父に選ばれなかった娘七歳の時、ピアニストだった母が癌で亡くなった。最期に彼女は私の手を握りしめて言った。
「美南、ママと同じようにピアノが大好き。大きくなったら、最高の舞台に立って、ママに演奏を聴かせてね」
それ以来、ウィーンの舞台に立ってピアノを弾くことが、私の人生そのものの夢になった。
だから七歳から、私は昼夜を問わず練習に打ち込み、毎日六時間以上ピアノを弾き、指も手首も傷だらけだった。
そしてついに二十一歳の時、私は頭角を現し、国内屈指のオーケストラのオーディションの機会を得た。
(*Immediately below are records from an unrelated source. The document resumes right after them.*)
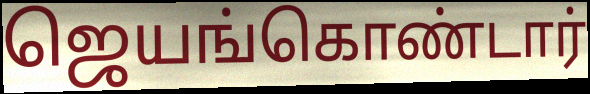
ஜெயங்கொண்டார்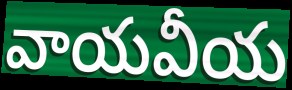
వాయవీయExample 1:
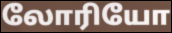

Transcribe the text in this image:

லோரியோ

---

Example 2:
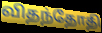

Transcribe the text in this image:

விதந்தோதி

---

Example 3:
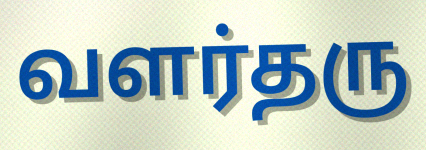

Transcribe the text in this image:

வளர்தரு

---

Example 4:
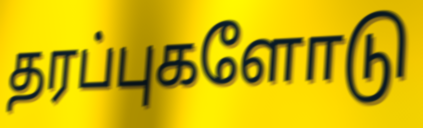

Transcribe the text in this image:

தரப்புகளோடு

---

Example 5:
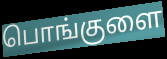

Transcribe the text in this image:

பொங்குளை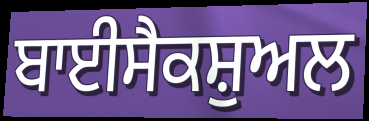
ਬਾਈਸੈਕਸ਼ੁਅਲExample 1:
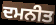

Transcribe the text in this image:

ਦਮਨੀਤ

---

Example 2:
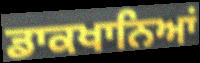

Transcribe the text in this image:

ਡਾਕਖਾਨਿਆਂ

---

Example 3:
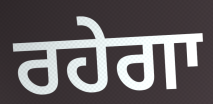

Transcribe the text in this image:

ਰਹੇਗਾ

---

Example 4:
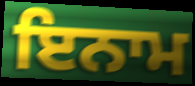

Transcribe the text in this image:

ਇਨਾਮ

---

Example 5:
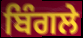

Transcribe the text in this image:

ਬਿੰਗਲੇ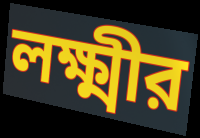
লক্ষ্মীর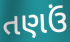
તણઉં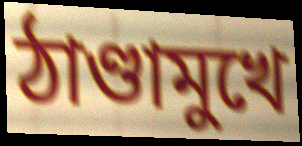
ঠাণ্ডামুখেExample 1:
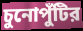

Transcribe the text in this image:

চুনোপুঁটির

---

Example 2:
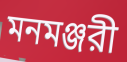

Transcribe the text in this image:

মনমঞ্জরী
もし合格すれば、翌週にはウィーンでのニューイヤーコンサートに参加できるはずだった。
しかしその時、父が田舎から、私よりたった半年しか年下の妹を連れて帰ってきた。
父は彼女を実の娘のように可愛がり、私のピアノ室は彼女のダンススタジオに改装された。
兄たちは花のような彼女を気に入り、毎日自ら送り迎えまでしていた。
幼なじみの恋人でさえ、彼女の笑顔に心を奪われ、視線は無意識のうちに彼女に向かった。ついには私がオーケストラのオーディションに行く当日、彼は彼女のダンスレッスンに付き添うため、時間に追われる私を高架橋の上に降ろした。
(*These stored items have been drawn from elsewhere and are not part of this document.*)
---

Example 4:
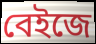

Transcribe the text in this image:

বেইজে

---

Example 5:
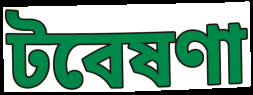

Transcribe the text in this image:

টবেষণা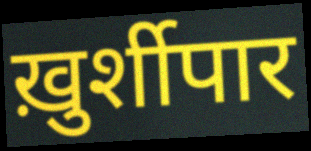
ख़ुर्शीपारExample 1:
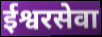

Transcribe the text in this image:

ईश्वरसेवा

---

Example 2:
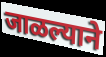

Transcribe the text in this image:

जाळल्याने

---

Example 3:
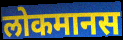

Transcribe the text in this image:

लोकमानस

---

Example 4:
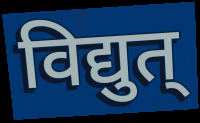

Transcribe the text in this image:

विद्युत्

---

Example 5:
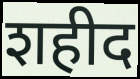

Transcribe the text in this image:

शहीद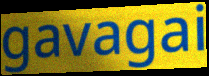
gavagaiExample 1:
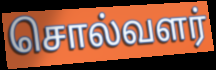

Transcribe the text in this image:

சொல்வளர்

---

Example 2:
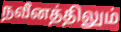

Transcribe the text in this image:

நவீனத்திலும்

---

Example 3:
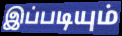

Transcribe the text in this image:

இப்படியும்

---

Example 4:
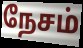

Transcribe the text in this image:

நேசம்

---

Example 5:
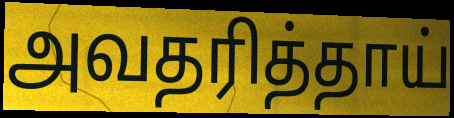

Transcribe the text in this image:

அவதரித்தாய்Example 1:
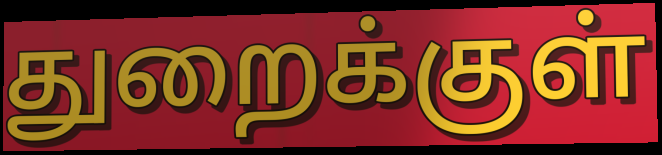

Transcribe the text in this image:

துறைக்குள்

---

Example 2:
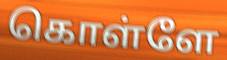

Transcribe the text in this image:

கொள்ளே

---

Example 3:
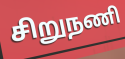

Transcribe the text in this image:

சிறுநணி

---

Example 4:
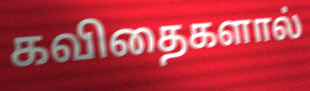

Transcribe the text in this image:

கவிதைகளால்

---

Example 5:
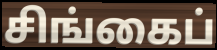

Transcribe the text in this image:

சிங்கைப்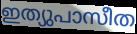
ഇത്യുപാസീതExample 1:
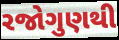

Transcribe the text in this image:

રજોગુણથી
「美南、君は夢を叶えるチャンスを一度失っただけだろ。知香は遅刻しちゃうんだから。
わがまま言わないで。彼女を送ったら、すぐに迎えに戻るから」
マイバッハが疾走して去る後ろ姿を見ながら、私は冷静にスマホを取り出し、タクシーを呼び、川口修平(かわぐち しゅうへい)に別れのメッセージを送った。
母の言う通りだった。男なんて、私が夢を叶える邪魔にしかならない。